[Stored records]

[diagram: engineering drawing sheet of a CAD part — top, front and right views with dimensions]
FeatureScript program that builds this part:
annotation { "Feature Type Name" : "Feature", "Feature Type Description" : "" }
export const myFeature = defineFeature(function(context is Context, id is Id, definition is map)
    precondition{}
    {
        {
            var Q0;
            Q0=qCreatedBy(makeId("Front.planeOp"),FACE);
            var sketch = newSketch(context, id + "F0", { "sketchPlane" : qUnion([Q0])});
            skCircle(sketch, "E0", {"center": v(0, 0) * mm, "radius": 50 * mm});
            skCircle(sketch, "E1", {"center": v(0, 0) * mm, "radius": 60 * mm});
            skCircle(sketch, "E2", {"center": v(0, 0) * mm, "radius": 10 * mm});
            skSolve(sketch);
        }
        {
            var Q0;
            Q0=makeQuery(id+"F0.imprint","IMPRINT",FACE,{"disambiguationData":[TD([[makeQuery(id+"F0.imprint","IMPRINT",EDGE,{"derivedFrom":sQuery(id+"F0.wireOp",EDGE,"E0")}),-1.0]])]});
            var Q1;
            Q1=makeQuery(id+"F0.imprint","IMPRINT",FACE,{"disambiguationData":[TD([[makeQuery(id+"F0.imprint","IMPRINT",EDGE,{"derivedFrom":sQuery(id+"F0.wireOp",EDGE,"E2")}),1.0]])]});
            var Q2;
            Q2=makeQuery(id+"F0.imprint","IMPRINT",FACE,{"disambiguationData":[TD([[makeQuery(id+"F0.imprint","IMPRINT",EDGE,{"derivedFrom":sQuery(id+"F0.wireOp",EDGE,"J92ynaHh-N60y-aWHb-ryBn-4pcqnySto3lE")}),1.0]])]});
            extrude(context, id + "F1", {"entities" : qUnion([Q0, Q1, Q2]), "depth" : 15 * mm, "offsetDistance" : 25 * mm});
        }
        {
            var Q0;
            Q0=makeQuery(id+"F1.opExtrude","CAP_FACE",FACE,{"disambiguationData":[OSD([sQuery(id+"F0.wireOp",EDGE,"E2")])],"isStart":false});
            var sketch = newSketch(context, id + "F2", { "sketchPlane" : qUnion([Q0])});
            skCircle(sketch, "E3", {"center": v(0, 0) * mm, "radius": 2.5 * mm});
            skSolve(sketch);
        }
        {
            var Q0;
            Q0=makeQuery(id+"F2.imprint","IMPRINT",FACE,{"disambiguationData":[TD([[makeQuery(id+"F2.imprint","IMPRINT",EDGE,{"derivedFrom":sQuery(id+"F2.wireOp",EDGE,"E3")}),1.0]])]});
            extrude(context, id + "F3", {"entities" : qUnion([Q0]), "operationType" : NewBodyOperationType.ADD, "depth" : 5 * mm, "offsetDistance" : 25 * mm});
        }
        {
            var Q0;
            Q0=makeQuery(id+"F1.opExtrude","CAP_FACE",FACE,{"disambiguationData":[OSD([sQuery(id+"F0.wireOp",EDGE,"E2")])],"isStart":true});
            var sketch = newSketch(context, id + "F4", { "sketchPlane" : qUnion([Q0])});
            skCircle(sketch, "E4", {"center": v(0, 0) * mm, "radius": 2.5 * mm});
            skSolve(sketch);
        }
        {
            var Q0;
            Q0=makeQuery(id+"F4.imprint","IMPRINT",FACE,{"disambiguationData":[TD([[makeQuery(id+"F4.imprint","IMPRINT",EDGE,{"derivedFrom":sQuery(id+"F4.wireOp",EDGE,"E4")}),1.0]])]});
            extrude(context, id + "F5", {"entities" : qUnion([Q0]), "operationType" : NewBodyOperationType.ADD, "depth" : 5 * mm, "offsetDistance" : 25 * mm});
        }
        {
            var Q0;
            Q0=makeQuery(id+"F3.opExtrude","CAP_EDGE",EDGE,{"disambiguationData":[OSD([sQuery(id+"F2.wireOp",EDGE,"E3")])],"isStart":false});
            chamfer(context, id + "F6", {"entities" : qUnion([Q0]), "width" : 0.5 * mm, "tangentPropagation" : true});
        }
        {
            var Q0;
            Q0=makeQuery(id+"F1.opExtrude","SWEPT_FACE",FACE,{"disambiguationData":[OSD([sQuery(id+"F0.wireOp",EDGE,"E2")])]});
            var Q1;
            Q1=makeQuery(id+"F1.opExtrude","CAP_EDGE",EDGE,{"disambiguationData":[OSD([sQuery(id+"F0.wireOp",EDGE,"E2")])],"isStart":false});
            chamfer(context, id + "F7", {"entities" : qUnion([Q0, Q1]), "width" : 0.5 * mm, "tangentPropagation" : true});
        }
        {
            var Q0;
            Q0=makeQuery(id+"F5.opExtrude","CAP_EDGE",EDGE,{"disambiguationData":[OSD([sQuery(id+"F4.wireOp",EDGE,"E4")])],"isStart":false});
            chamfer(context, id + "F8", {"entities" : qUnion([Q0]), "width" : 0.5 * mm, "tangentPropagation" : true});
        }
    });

[Directions] List every line of the items above that contains the string "width", each line in full.

[Result for this task]
            chamfer(context, id + "F6", {"entities" : qUnion([Q0]), "width" : 0.5 * mm, "tangentPropagation" : true});
            chamfer(context, id + "F7", {"entities" : qUnion([Q0, Q1]), "width" : 0.5 * mm, "tangentPropagation" : true});
            chamfer(context, id + "F8", {"entities" : qUnion([Q0]), "width" : 0.5 * mm, "tangentPropagation" : true});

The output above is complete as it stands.